Андреева жжет глаголом «младокритиков» (среди которых немало и не младо-, и даже не так чтобы критиков): «...коллективный бог соцсетей жаждет вовсе не литературы и не ее истории, а крови. Ее-то новая критика предоставляет читателю в больших количествах».
Да нет, что вы, давайте я открою вам глаза, уважаемая! Читатель в сетях, которого вы, подобно Смердякову, считаете невежественным плебеем, очень хочет литературы! Он порой утомляет своими требованиями выдать ему «мастрид» — как будто мало ему морей с Meduza’ми и лоцмана Галины Юзефович с ее шаландами, полными кефали.

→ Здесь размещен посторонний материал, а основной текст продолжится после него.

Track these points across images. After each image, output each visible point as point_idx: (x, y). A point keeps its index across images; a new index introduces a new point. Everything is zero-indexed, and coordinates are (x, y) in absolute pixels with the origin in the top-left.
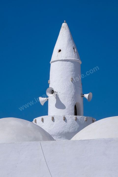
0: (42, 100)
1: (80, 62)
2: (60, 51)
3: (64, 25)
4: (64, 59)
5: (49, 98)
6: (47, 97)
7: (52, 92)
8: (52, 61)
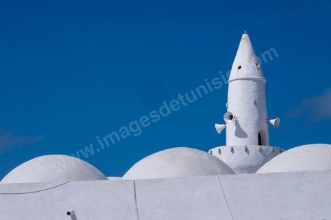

Если судить по двойственным советам Ольги Андреевой, первое, что надо, это не читать критиков вовсе. «Вот никаких и не читайте». Вдруг там кто-то пишет для тебя, о ужасный бог сетей? Или кто-то пишет от себя, выражая СВОЕ мнение, а не корпоративное? Без, как предупреждает Андреева, «старорежимных соображений вроде «под этим текстом будет стоять мое имя — что обо мне подумают коллеги?». Так как коллег в классическом цеховом понимании у этих критиков фактически нет, то и от понятий профессиональной репутации они тоже свободны».
Заметили, как намек на «коллег в цеховом понимании» отчетливо перекликается с репликой, вырвавшейся у критика Мильчина на ток-шоу Татьяны Толстой: «Вы ничего не добьетесь, кроме разрыва дружб и потери в деньгах»? Ведь именно это имеется в виду, а вовсе не какая-то «профессиональная репутация» критика. О последней и говорить смешно, читая хоровое восхваление очередного никогда не бывалого, никем ранее не писаного шедевра, неотличимого от прочих…

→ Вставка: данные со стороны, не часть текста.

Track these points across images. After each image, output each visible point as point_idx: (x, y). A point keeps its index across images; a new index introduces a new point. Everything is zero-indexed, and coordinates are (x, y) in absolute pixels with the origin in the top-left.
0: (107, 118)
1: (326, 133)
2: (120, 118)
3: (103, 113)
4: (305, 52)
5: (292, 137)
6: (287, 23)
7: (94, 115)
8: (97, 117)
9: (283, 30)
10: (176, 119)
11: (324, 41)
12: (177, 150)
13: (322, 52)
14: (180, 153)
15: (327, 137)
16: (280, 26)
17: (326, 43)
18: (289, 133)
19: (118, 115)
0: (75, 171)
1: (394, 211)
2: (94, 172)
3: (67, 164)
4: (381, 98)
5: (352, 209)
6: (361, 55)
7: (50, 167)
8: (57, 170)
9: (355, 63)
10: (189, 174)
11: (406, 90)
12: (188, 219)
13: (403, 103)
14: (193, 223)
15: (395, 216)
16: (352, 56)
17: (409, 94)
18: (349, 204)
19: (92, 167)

Но, может быть, именно корпоративное, профессиональное, с оглядкой на коллег «критическое восхваление» своих, не пришлых, и привело в итоге к тому, о чем писал журнал «Книжная индустрия»: «По итогам 2020 года падение по количеству названий составило 13,3%, а по тиражам — 19,2% к 2019 году. Для новых изданий общий тираж снизился в наибольшей степени — почти на четверть»? Не могло так случиться, что широкой аудитории попросту надоели «рыночные магические притопы и прихлопы» и он захотел услышать кого-то, кто будет говорить от его имени, а не от имени друзей и знакомых автора, боящихся разрыва дружб и потерь в деньгах?

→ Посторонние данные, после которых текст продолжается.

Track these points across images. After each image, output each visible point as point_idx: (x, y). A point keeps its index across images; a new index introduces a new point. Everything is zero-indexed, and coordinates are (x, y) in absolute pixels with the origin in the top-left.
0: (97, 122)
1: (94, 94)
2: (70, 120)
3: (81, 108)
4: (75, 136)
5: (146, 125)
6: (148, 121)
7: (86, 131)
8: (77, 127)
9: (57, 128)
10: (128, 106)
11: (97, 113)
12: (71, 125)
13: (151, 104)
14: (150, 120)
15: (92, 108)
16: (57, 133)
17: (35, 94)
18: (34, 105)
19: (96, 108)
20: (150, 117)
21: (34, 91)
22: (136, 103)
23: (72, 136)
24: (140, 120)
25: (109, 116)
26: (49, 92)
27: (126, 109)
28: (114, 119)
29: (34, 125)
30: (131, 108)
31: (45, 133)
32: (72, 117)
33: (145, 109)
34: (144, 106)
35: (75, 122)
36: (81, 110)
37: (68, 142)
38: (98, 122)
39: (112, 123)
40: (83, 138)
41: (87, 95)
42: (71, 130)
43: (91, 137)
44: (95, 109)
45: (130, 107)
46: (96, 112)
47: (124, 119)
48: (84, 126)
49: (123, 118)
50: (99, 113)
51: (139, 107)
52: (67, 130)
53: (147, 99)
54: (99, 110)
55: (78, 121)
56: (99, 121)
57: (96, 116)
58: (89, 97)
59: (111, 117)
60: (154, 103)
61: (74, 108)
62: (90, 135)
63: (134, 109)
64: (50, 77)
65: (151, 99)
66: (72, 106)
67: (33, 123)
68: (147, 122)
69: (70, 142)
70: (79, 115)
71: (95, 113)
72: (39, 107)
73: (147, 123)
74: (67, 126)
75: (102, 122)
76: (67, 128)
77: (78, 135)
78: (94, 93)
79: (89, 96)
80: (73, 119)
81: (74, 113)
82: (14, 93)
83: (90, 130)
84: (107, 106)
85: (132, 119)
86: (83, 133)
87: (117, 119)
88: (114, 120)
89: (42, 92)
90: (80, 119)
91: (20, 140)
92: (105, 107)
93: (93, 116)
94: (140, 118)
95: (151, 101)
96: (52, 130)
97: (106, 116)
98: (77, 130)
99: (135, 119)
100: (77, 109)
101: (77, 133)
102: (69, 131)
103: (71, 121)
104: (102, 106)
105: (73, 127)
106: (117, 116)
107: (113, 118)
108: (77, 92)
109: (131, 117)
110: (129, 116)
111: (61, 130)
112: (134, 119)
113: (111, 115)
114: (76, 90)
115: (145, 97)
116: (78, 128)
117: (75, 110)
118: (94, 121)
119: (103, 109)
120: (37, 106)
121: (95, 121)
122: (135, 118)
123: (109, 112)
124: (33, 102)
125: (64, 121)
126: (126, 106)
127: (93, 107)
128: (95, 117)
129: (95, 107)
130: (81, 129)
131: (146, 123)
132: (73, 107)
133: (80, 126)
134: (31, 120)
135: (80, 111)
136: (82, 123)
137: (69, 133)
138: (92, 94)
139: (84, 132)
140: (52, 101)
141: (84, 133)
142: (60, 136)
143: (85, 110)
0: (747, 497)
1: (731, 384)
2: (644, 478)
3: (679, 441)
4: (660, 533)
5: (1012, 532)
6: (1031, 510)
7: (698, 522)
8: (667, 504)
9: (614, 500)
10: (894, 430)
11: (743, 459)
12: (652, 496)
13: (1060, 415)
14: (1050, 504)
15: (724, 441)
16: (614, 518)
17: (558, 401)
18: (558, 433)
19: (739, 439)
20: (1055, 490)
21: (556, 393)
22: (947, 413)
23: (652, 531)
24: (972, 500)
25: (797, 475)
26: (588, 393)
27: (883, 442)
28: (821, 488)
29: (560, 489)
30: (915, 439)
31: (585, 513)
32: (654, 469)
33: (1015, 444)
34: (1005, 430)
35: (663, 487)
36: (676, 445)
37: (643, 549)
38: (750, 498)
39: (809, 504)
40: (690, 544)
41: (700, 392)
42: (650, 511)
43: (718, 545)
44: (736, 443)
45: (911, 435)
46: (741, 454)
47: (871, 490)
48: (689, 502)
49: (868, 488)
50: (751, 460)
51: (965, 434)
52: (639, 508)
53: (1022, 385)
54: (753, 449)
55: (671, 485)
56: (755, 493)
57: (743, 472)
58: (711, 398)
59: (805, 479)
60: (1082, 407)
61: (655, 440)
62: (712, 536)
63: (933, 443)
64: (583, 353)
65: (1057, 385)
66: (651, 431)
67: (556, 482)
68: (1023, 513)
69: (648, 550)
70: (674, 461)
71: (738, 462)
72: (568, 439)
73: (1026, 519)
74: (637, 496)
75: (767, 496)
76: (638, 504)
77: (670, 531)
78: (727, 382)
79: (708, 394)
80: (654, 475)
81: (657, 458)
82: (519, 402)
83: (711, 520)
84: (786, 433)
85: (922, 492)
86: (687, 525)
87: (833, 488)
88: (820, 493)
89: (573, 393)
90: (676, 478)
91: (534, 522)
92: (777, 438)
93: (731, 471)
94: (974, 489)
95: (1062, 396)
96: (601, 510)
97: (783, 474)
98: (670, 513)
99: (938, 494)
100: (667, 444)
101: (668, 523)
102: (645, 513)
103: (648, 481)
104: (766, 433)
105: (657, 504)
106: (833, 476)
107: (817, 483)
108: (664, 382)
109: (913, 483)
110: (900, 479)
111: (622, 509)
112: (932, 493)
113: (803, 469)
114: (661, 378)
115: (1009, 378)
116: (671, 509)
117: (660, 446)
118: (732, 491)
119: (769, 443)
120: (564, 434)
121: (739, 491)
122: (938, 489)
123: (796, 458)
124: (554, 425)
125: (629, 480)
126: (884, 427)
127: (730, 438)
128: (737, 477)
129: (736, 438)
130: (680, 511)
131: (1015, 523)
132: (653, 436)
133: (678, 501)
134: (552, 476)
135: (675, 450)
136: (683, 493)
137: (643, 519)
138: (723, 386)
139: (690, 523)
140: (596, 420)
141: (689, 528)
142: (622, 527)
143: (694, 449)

От Редакции: к большому сожалению, приходится признать, что критики, считающие себя профессионалами, зачастую лишены не просто элементарных профессиональных навыков, но и представлений о профессиональной этике. Та же Ольга Андреева, рассуждая, например, о критике Сергее Морозове на страницах газеты «Культура», называет его не иначе, как «некто». Желая, очевидно, подчеркнуть, что Сергея Морозова, в отличие от самой Ольги Андреевой, никто не знает, и пытаясь конвертировать известность в профессионализм. Не говоря уже о том, что последнее неосуществимо, что ссылка на известность или неизвестность того или иного лица – это плохой аргумент и дурной тон, следует напомнить, что популярность как таковая – вещь коварная и ускользающая. Вам кажется, что вы знамениты на весь белый свет, но на самом деле ваша известность ограничена числом друзей в Фейсбуке.
Что же касается беспринципности, то среди критиков, называющих себя профессионалами, эта черта стала едва ли не обязательной. Так, например, другая критикесса, обвиняющая оппонентов во всех смертных грехах, то и дело опровергает саму себя. Не так давно она утверждала, что критика должна быть субъективной. Теперь же говорит прямо противоположное.
Увы, но сказать, что наши герои не смогли бы поступиться принципами, нельзя. А любая беспринципность, как известно, не просто осложняет ведение диалога, но и делает его невозможным.